Elle a été obligée de reprendre des cours et a passé un diplôme de nutritionniste.

Ses cheveux blonds parfaitement coiffés, souriante, fine, lunettes suspendues au décolletée de sa robe noire, Mme Witte ne donne pas l'impression d'être si gravement malade. "Ma chimio n'est pas alopéciante", elle ne fait pas tomber ses poils, précise-t-elle.

Après sa dernière séance de chimiothérapie, comme elle le fait depuis le début du traitement, Mélanie Witte s'est donc installée fin novembre chez ses parents à Vittel pour qu'ils s'occupent d'elle. Ainsi, elle n'a pas besoin de cuisiner elle-même. "Je lui fais des bons petits plats même si elle n'a pas faim car le combat est aussi dans l'assiette", confie sa maman, Marie-Odile.

Ensuite, Mélanie Witte, requinquée, peut repartir et courir les rendez-vous politiques pour pousser son projet.

Le nouveau maire (LR) d'Épinal, Patrick Nardin est devenu l'un de ses précieux soutiens. "C'est une lanceuse d'alerte", affirme l'édile avec "émotion" pour cette femme parvenue à mettre "sur la table un sujet nouveau qui mérite toute notre attention".

- "Lettre à Brigitte Macron" -

Dans les Vosges, avec notamment plusieurs villes favorables (Épinal, Remiremont...), une expérimentation de ce service de livraison de repas à domicile pourrait débuter dès 2021.

Une réunion est programmée mi-décembre à Épinal, prévoit M. Nardin. "Aujourd'hui, l'objectif est de mobiliser et Mélanie arrive à fédérer à travers le mécénat", note l'élu, à propos du financement du projet.

Mme Witte imagine que son projet de repas puisse "fonctionner avec des tickets restaurants ou en faisant appel aux restaurants locaux", grâce à une somme fixe allouée aux malades et un reste à charge s'il y a un dépassement. "L'important est que le repas soit bon et pour toute la famille".

Cependant, selon elle, ce service de livraison devra être limité "à trois jours" car ensuite "le patient doit bouger pour guérir".

Pour pérenniser et étendre son idée en France, Mélanie Witte est consciente qu'il "faut une loi". "S'il faut écrire à Brigitte Macron, je le ferai.

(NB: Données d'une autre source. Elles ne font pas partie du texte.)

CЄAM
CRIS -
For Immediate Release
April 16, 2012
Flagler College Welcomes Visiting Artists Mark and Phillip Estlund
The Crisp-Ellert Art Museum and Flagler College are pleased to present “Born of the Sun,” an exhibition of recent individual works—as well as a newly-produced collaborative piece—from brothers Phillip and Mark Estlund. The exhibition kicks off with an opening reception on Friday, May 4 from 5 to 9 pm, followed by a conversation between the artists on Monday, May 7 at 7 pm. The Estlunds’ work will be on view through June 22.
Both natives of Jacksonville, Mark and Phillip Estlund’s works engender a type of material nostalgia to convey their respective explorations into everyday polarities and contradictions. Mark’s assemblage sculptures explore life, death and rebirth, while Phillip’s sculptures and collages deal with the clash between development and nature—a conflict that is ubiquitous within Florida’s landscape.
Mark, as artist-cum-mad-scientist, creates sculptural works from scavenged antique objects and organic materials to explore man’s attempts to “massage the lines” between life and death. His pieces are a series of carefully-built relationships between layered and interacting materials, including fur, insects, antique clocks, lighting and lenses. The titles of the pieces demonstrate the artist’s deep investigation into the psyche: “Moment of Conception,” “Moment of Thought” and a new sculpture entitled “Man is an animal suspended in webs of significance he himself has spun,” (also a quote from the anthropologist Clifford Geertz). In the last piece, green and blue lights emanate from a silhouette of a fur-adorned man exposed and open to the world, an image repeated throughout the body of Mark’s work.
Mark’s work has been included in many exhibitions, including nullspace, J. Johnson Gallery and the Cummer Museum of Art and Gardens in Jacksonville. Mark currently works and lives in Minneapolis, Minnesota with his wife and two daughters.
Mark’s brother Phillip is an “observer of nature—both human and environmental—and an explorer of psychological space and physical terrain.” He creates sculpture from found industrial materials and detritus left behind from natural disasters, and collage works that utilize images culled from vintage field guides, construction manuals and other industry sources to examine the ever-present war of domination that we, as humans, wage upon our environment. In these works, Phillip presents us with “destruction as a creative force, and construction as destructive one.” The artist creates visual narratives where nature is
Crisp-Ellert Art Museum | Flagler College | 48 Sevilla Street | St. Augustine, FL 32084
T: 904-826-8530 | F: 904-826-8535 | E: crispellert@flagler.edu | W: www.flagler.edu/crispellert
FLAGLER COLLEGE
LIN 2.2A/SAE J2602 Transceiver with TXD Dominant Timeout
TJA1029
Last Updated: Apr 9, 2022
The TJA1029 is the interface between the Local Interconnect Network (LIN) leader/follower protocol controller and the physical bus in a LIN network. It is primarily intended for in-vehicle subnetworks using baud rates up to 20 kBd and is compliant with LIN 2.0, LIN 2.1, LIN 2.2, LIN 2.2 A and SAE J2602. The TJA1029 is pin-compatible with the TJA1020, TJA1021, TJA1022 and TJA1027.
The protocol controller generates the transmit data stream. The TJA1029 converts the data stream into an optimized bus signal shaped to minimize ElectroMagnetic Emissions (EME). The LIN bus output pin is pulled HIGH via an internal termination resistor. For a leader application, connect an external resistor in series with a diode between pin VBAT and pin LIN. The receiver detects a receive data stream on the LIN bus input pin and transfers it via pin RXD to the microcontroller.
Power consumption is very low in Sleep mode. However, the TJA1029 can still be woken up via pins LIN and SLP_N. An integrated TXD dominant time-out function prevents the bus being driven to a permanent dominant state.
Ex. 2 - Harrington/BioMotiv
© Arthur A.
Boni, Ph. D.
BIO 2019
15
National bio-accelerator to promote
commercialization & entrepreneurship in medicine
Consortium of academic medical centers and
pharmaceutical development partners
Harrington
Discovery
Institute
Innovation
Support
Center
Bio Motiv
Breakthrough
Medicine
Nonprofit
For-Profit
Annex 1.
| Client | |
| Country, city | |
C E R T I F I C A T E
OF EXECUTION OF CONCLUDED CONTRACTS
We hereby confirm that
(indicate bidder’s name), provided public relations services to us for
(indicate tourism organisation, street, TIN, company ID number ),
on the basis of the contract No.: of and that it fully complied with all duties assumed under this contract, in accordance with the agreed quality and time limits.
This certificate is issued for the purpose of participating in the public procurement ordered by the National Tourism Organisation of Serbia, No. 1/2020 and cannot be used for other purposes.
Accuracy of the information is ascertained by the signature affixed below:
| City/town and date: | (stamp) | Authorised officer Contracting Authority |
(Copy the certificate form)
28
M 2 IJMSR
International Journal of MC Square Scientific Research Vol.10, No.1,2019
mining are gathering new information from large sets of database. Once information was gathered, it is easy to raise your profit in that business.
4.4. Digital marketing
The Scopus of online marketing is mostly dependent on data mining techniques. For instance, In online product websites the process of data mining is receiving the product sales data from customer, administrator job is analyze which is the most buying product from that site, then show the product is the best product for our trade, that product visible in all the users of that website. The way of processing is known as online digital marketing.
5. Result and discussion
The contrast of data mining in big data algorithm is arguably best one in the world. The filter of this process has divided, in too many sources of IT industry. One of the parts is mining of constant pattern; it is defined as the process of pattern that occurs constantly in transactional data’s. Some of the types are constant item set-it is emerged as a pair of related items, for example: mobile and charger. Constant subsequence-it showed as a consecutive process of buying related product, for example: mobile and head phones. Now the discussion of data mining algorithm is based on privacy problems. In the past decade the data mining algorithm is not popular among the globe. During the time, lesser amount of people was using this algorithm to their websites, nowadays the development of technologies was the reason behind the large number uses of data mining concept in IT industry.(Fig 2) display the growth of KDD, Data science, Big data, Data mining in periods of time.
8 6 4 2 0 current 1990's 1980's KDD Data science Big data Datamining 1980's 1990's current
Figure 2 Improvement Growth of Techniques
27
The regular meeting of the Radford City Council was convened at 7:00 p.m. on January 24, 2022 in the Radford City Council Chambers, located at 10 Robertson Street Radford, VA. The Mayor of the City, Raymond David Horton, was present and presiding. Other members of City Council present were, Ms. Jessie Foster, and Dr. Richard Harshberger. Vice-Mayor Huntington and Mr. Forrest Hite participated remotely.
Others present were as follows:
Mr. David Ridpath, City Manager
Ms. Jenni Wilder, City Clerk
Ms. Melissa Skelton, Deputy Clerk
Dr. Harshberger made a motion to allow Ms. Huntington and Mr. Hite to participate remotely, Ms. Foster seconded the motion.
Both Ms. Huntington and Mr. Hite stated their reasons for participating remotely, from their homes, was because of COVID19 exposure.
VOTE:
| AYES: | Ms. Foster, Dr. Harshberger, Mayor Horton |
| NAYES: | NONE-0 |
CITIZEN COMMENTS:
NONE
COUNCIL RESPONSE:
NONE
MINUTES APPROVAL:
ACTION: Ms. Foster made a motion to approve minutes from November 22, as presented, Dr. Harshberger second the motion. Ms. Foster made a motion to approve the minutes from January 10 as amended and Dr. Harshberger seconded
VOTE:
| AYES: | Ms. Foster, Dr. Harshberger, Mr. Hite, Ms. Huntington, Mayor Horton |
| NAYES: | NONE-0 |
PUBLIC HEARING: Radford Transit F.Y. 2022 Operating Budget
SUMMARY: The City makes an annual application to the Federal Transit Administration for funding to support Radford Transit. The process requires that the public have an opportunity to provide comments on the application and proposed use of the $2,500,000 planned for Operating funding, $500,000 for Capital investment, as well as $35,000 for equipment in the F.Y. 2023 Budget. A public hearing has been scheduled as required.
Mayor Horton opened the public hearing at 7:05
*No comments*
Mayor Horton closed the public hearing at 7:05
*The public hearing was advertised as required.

Elle sera peut-être plus sensible pour m'aider", lance Mélanie.

A ce jour, les personnes âgées ou certains handicapés peuvent sous conditions bénéficier d'aides, notamment des repas. "Dans le système français toutes les aides se calculent à partir d'une grille d'incapacité permanente" (IPP), souligne-t-elle. "Mais le cancer est (considéré) lui temporaire", ajoute-t-elle, bravache.